The following figures illustrate the evolution of temperature during the inference process, one in relation to the number of threads and the other in relation to the number of users.
Overall, we observe an increase in temperature corresponding to the number of threads, which aligns with expectations as a greater number of threads augments CPU workload.
Interestingly, configurations with one and two users utilizing 1 or 2 threads exhibit higher temperatures than those with 4 and 8 users for the same thread counts. This suggests that increased context switching with more users potentially allows the CPU brief periods of respite, aiding in heat dissipation. In contrast, with fewer users, the CPU might sustain consistent usage, leading to higher temperatures.
For setups employing 4 and 8 threads, irrespective of the number of users, we encounter the highest temperatures, peaking around 75°C with a standard deviation close to 3°C. This further supports the notion that constant CPU utilization heats the system. Additionally, with all 4 cores engaged, context switching is less frequent, resulting in fewer opportunities for the CPU to reduce its workload and cool down.

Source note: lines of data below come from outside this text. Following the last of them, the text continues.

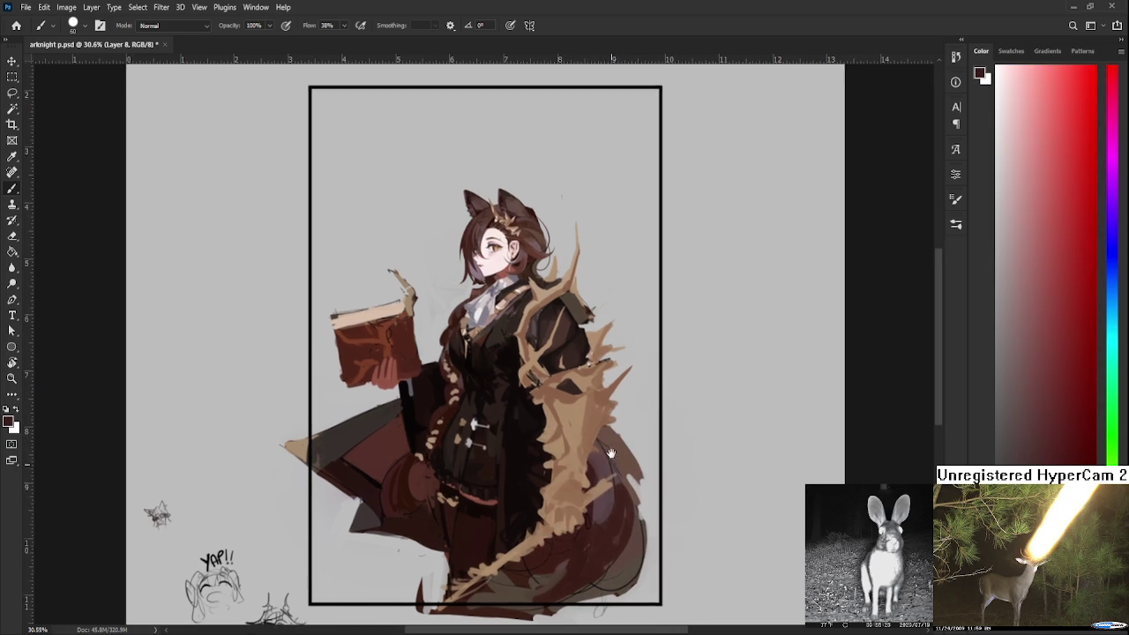
# Sample brownish-orange and dark red tones from the tail for shading
pyautogui.keyDown('alt'); pyautogui.click(621, 450); pyautogui.keyUp('alt')
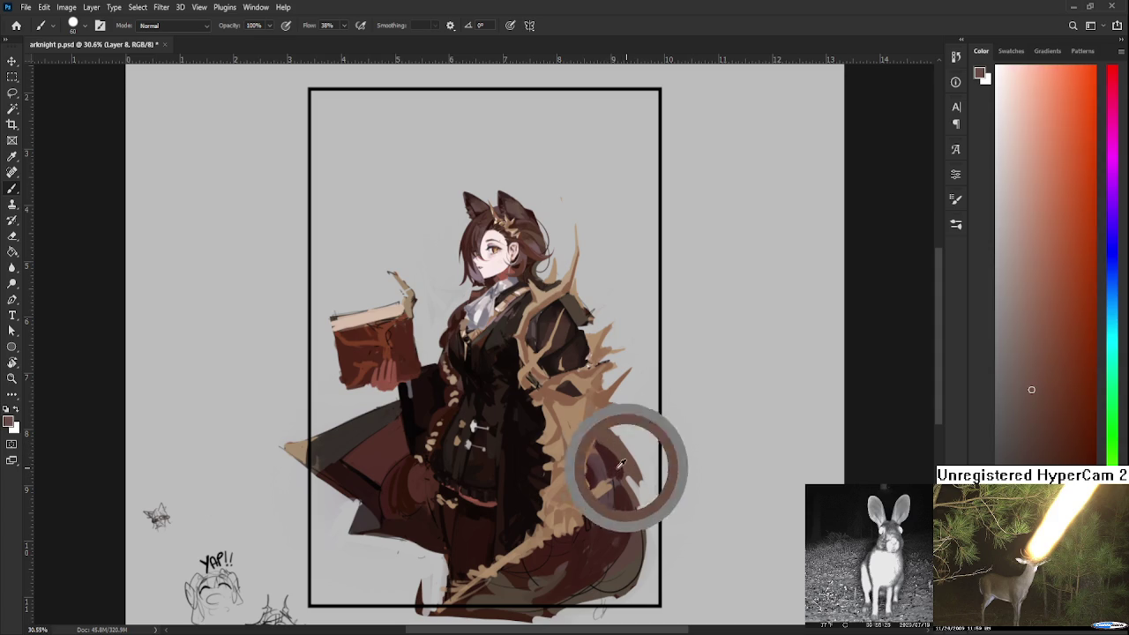
pyautogui.keyDown('alt'); pyautogui.click(618, 466); pyautogui.keyUp('alt')
pyautogui.keyDown('alt'); pyautogui.click(618, 483); pyautogui.keyUp('alt')
pyautogui.keyDown('alt'); pyautogui.click(623, 480); pyautogui.keyUp('alt')
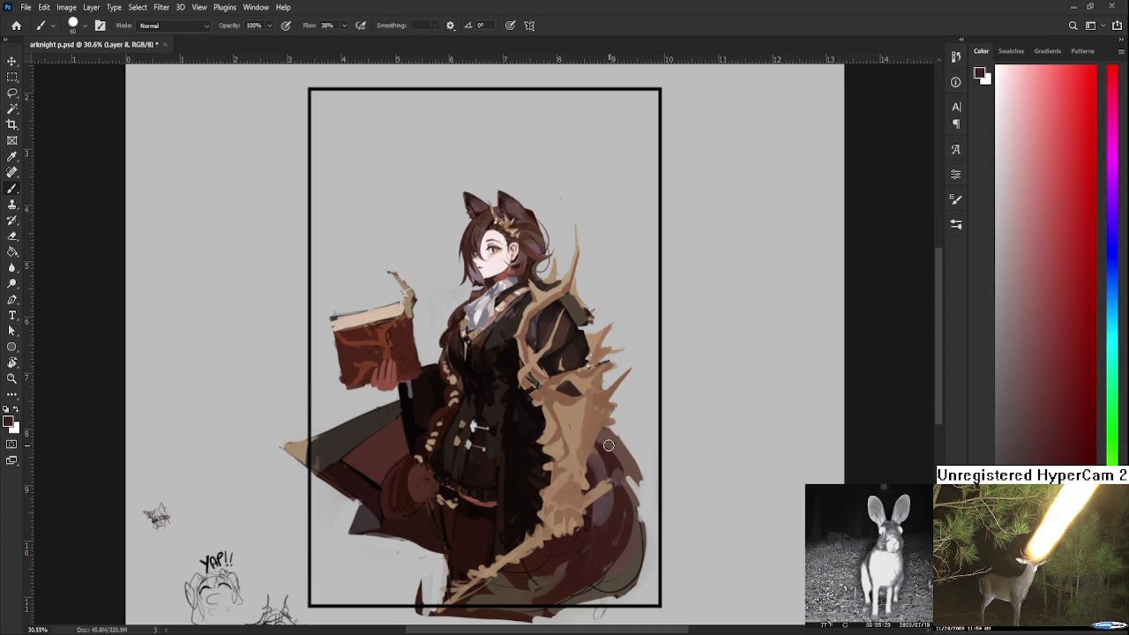
pyautogui.keyDown('alt'); pyautogui.click(613, 441); pyautogui.keyUp('alt')
pyautogui.keyDown('alt'); pyautogui.click(619, 441); pyautogui.keyUp('alt')
pyautogui.press('e')
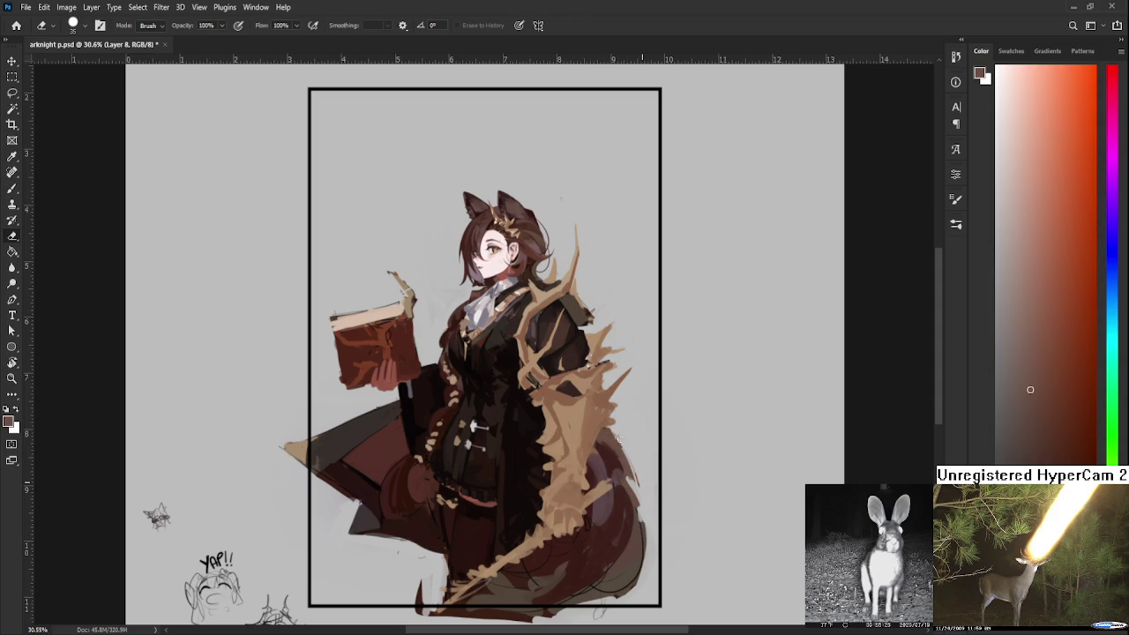
# Alternate between brush and eraser to refine the tail's paint, sampling a tail colour
pyautogui.press('b')
pyautogui.keyDown('alt'); pyautogui.click(621, 451); pyautogui.keyUp('alt')
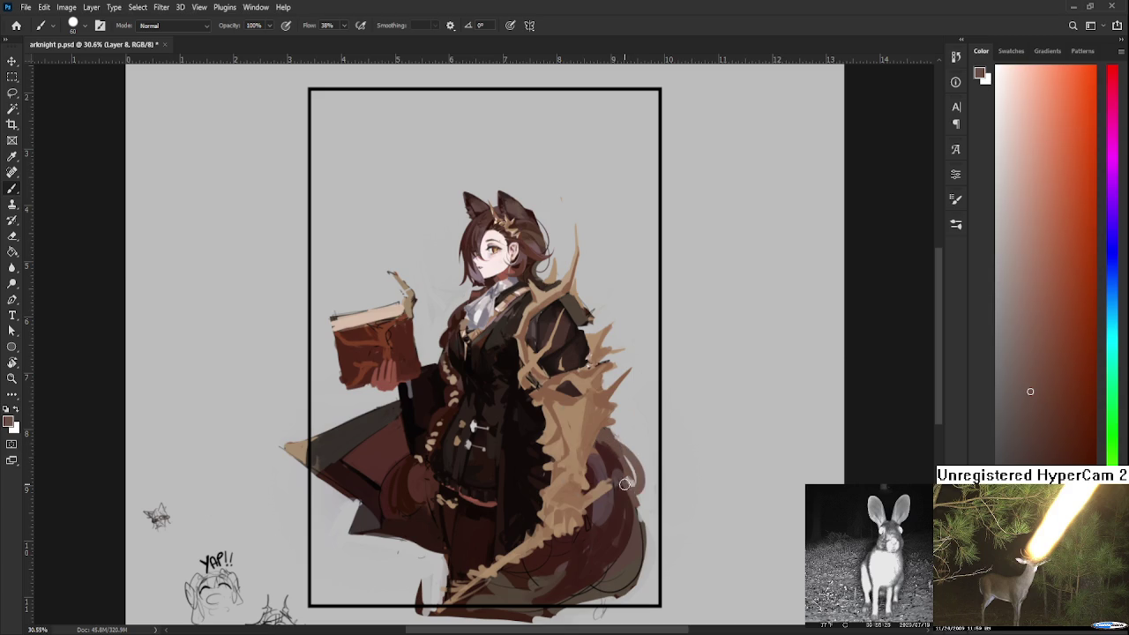
pyautogui.press('e')
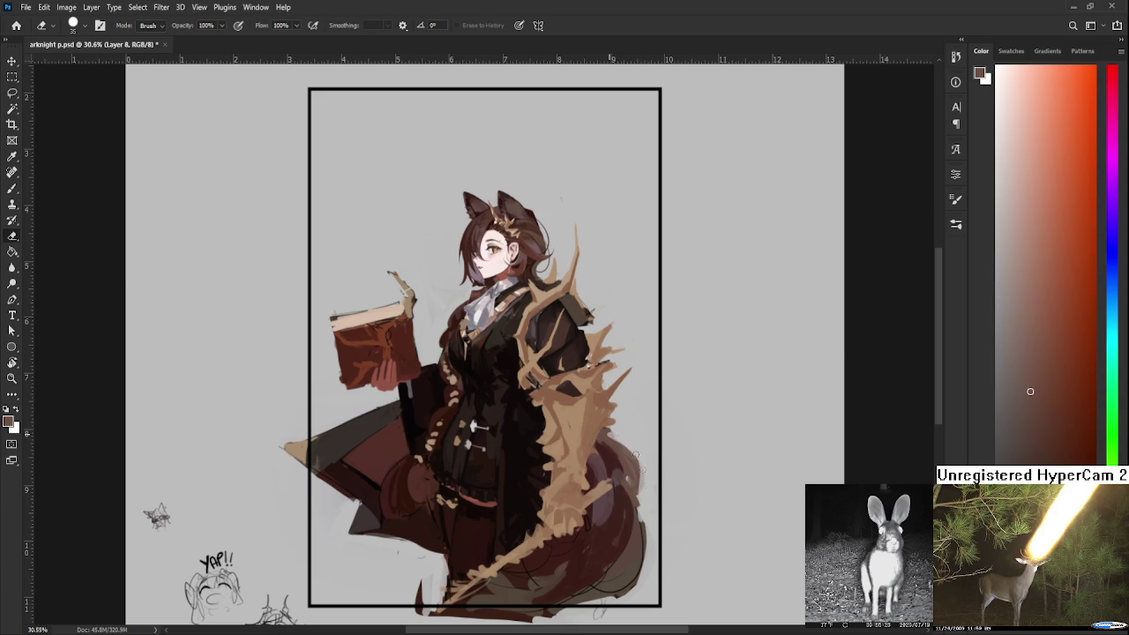
pyautogui.press('b')
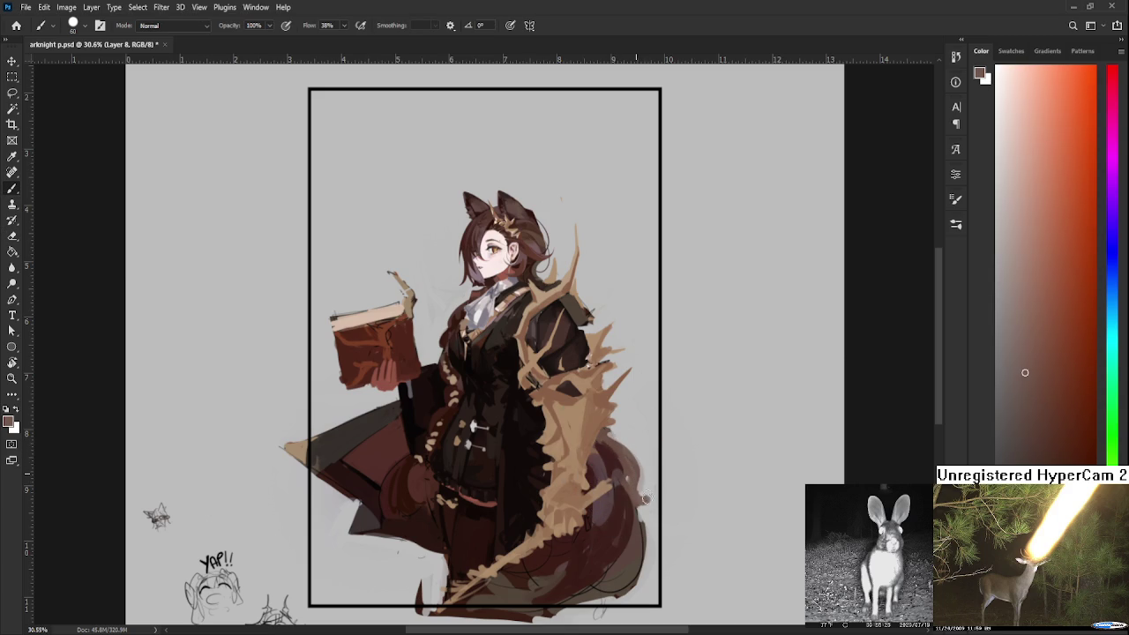
pyautogui.press('e')
pyautogui.press('b')
# Pick dark red-brown, orange-red and orange tones from the tail
pyautogui.keyDown('alt'); pyautogui.click(625, 534); pyautogui.keyUp('alt')
pyautogui.keyDown('alt'); pyautogui.click(617, 532); pyautogui.keyUp('alt')
pyautogui.keyDown('alt'); pyautogui.click(628, 570); pyautogui.keyUp('alt')
pyautogui.keyDown('alt'); pyautogui.click(618, 566); pyautogui.keyUp('alt')
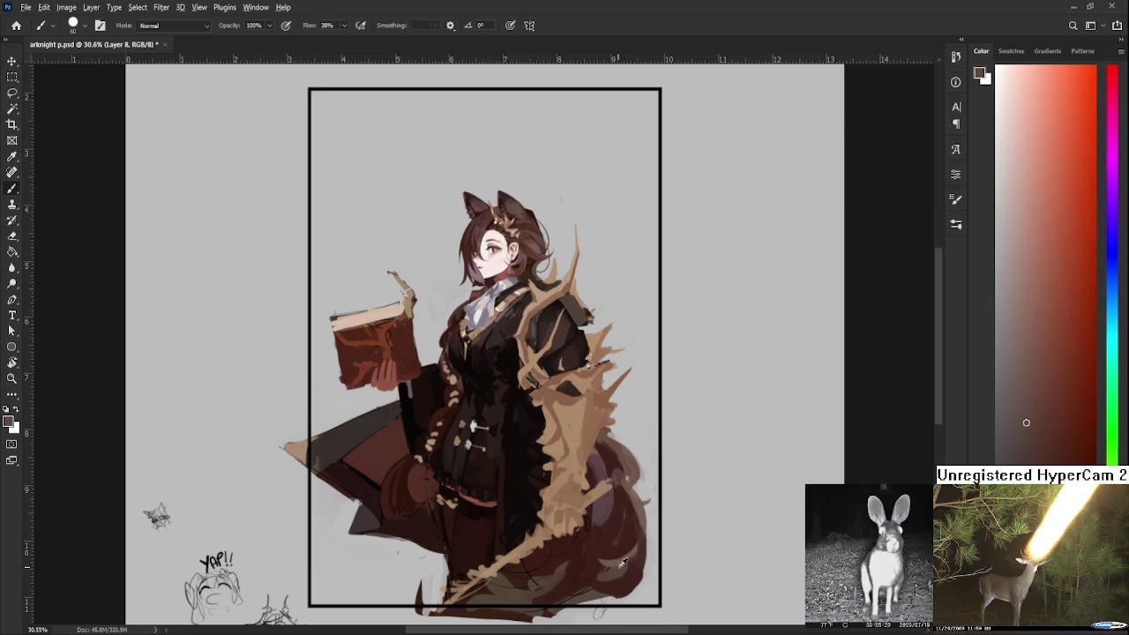
pyautogui.keyDown('alt'); pyautogui.click(602, 569); pyautogui.keyUp('alt')
pyautogui.keyDown('alt'); pyautogui.click(551, 580); pyautogui.keyUp('alt')
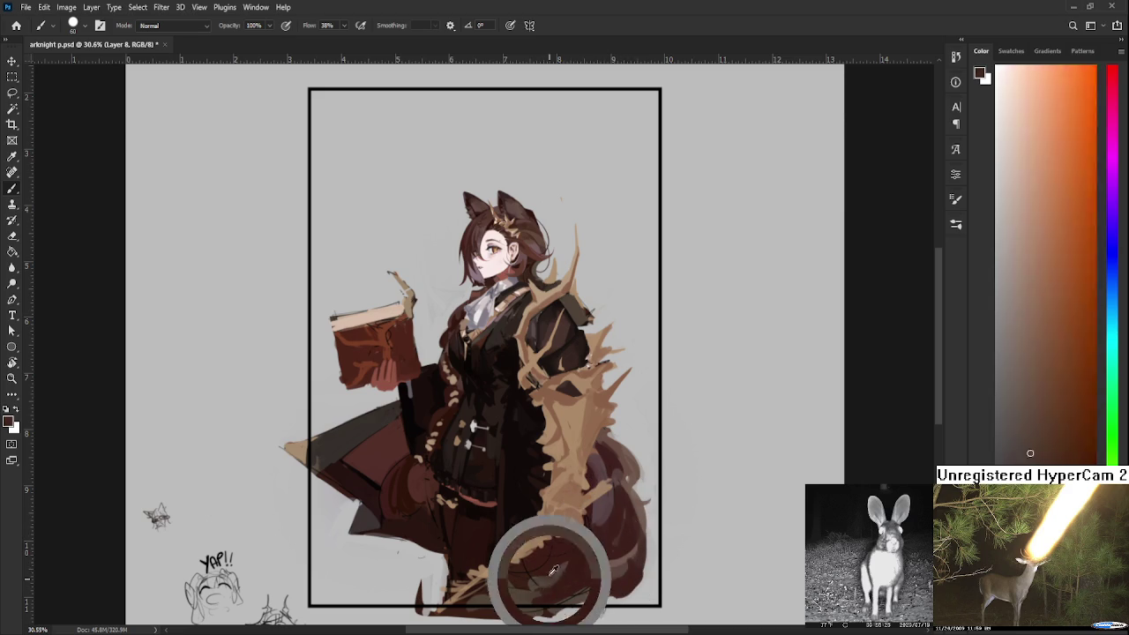
# Sample red, orange and dark red tones from the lower tail
pyautogui.keyDown('alt'); pyautogui.click(559, 567); pyautogui.keyUp('alt')
pyautogui.keyDown('alt'); pyautogui.click(557, 565); pyautogui.keyUp('alt')
pyautogui.keyDown('alt'); pyautogui.click(575, 552); pyautogui.keyUp('alt')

This graph further corroborates our earlier discussion. In the one-thread scenario, we see that the setup with a single user shows higher temperatures compared to the others, and the configuration with two users also records a higher temperature than the remaining two configurations. Moreover, there's a noticeable trend that as we escalate the number of threads, the difference in temperatures across the number of users lessens. This observation aligns with the notion that an uptick in context switches contributes to a decrease in the core temperatures.
In the following figures, we observe the same phenomenon as before. Overall, the temperatures remain identical to those obtained with the 4-bit quantized model. However, it is noteworthy that for a single thread, the values recorded with this model are slightly lower. This can be explained by the reduced size of the 2-bit model compared to the 4-bit model, but since the difference is small, one should not draw too firm conclusions.